Document excerpt »
The domain (hakiri-core) is pure: no tokio, no wasmtime, no reqwest. Adapters live in the runtime/context/sync/connector crates. This is the hexagonal split from arch-taste.md applied to Rust:

hakiri-core/
src/
schema.rs # Arrow-compatible Schema, Field, DataType
record.rs # Batch (Arrow RecordBatch wrapper), Record
cursor.rs # opaque incremental-load token
pipeline.rs # PipelineSpec, SourceSpec, DestinationSpec
error.rs # thiserror enums
ports/
source.rs # trait Source
destination.rs# trait Destination
transform.rs # trait Transform
catalog.rs # trait Catalog (read/write pipeline metadata)
clock.rs # trait Clock (testable time)
sequenceDiagram
  participant CLI as hakiri-cli
  participant R as Runner (hakiri-runtime)
  participant Cat as Catalog (SQLite)
  participant Src as Source connector
  participant Ctx as ContextStore
  participant T as Tracer (OTel)

  CLI->>R: run(pipeline_id)
  R->>Cat: load PipelineSpec + last Cursor
  R->>T: start span run.<id>
  R->>Src: open(cursor)

Raw data »
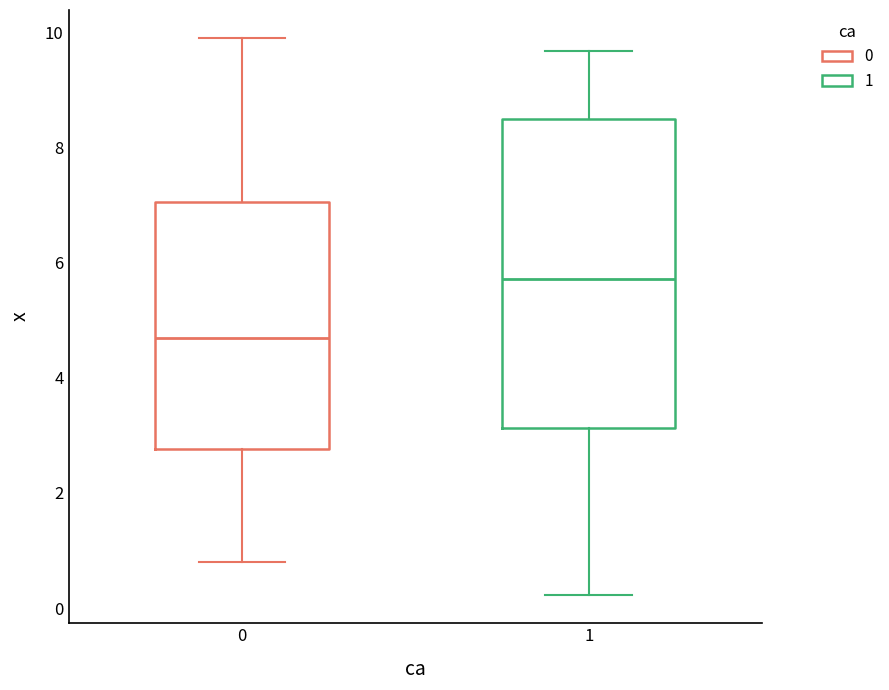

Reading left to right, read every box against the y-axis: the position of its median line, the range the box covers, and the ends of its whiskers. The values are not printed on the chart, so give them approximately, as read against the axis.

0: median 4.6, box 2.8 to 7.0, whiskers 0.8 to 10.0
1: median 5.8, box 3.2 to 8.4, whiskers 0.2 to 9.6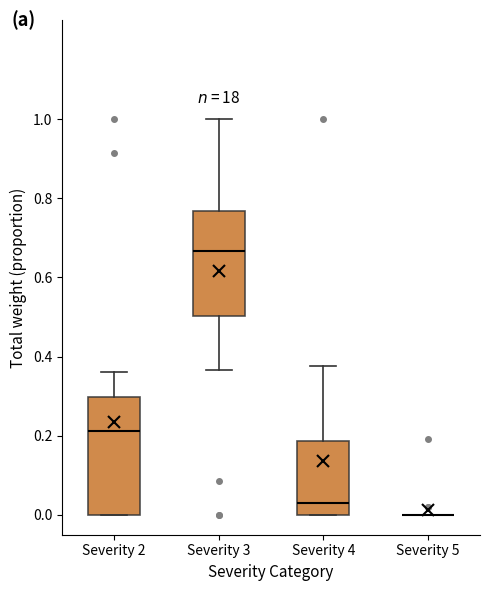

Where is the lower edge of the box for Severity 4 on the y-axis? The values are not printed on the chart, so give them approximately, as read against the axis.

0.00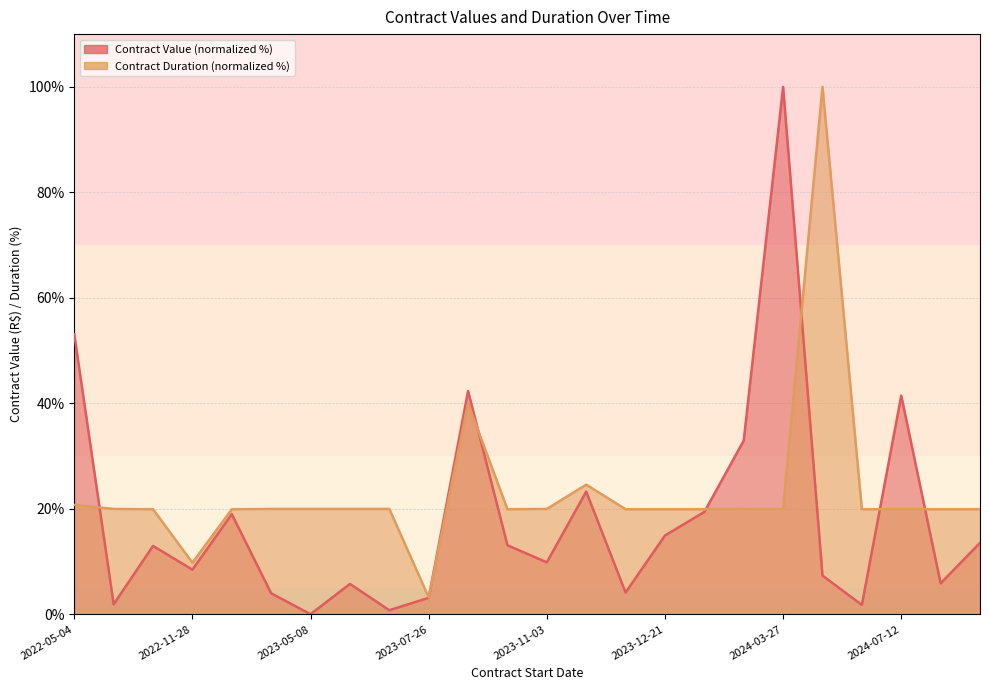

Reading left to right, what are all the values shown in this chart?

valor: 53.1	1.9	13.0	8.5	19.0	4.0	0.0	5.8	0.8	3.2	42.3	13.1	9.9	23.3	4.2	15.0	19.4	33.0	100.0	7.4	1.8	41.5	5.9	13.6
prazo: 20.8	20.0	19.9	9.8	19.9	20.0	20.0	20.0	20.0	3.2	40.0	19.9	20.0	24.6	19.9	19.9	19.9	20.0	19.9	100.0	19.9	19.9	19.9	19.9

Work instructions »
a. Copy the hakiri architecture excerpt between "sequenceDiagram" and "as Tracer (OTel)", inclusive, swapping "ContextStore" for "StateStore".
b. Continue the hakiri architecture excerpt from the point where it stops.
The listing has no connection to the hakiri architecture excerpt.

Task-by-task answers »
a.
sequenceDiagram
  participant CLI as hakiri-cli
  participant R as Runner (hakiri-runtime)
  participant Cat as Catalog (SQLite)
  participant Src as Source connector
  participant Ctx as StateStore
  participant T as Tracer (OTel)

b.
  loop until exhausted
    Src-->>R: RecordBatch
    R->>Ctx: write(table, batch)
    Note over R,Ctx: each batch = one Parquet file under runs/<run_id>/
  end
  R->>Ctx: commit snapshot
  R->>Cat: persist new Cursor + RunStatus
  R->>T: end span

Properties:

  • One run = one atomic snapshot in the context store. Crash mid-run leaves partial Parquet under runs/<run_id>/ which the next run can either resume or discard.
  • Backpressure is in the Source. Sources return Stream<RecordBatch>; the runner pulls. No unbounded buffers.
  • Schema can evolve mid-run. New columns get appended (additive); type changes promote (e.g. int→long). Breaking changes are rejected and surfaced as SchemaIncompatible errors the agent can react to.
  • tokio multi-threaded runtime
  • One pipeline run = one async task; many pipelines can run concurrently
  • Connectors that yield Stream<RecordBatch> get N-way parallelism only if they explicitly partition (e.g. Postgres logical decoding slots, HTTP paginated fetches with shards)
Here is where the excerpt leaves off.